Endocrinology

Biography

Biography: Ming-Sheng Zhou

Abstract

Insulin resistance is highly prevalent in patients with essential hypertension, particularly those with salt-sensitivity (SS), and frequently progress to type II diabetes and cardiovascular diseases (CVD). However, there are still critical gaps in our knowledge of the mechanisms that lead to the development of insulin resistance in SS hypertension. Recent studies have underscored the importance of heightened activation of the renin-angiotensin system, oxidative stress and inflammation in promoting insulin resistance and CVD. Using Dahl SS rat, a paradigm of human SS hypertension characterized by CVD and insulin resistance, we have demonstrated that in SS hypertension, despite low plasma renin levels, there is an upregulation of local Ang II action that contributes to increased NADPH oxidase-derived ROS production and activation of NFB associated with impaired insulin activation of phosphatidylinositol 3-kinase (PI3K) signaling pathway in the vasculature and skeletal muscle. Furthermore, we have shown that treatment with angiotensin receptor 1 blocker candesartan, antioxidant tempol or NFB inhibitor PTDC improved endothelial function, vascular injury and insulin signaling molecules through PI3K pathway, reduced ROS production and NFB activation in the vasculature and skeletal muscle.
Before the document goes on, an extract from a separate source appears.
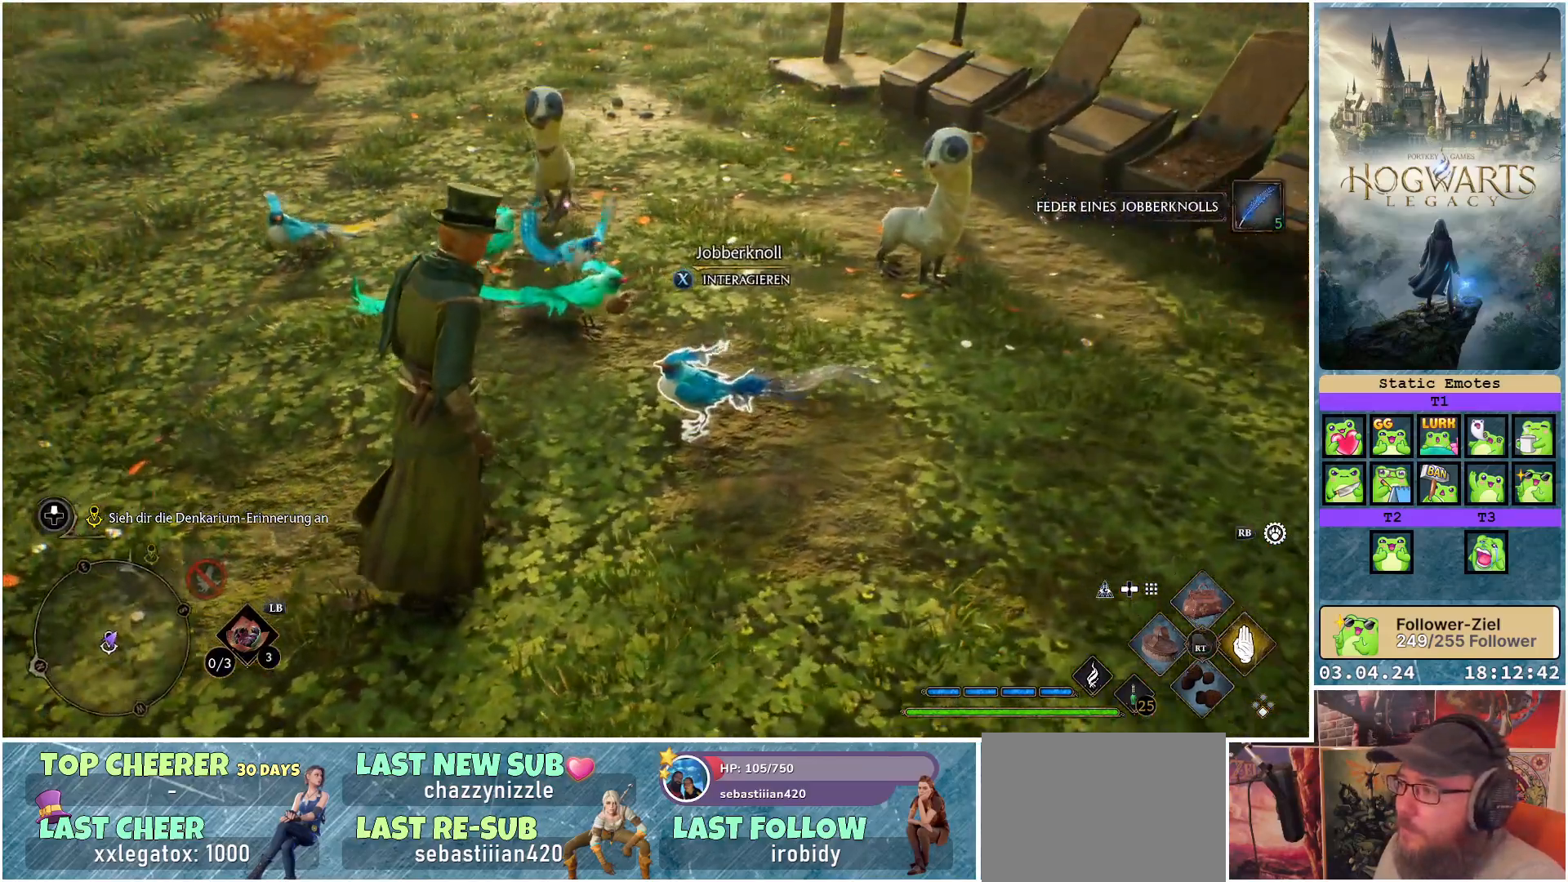
{"buttons": [], "left_stick": "center", "right_stick": "center", "events": [[367, "left_stick", "center"]]}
PCR array showed that eight genes among 84 target genes related to obesity, insulin resistance and inflammation were altered in the soleus muscle of hypertensive rats, which were reversed by specific peptide inhibitor of NFB SN50. These results suggest that activation of the NFB inflammatory pathway by endogenous Ang II-ROS plays critical role in the development of endothelial dysfunction, skeletal muscle insulin resistance in SS hypertension.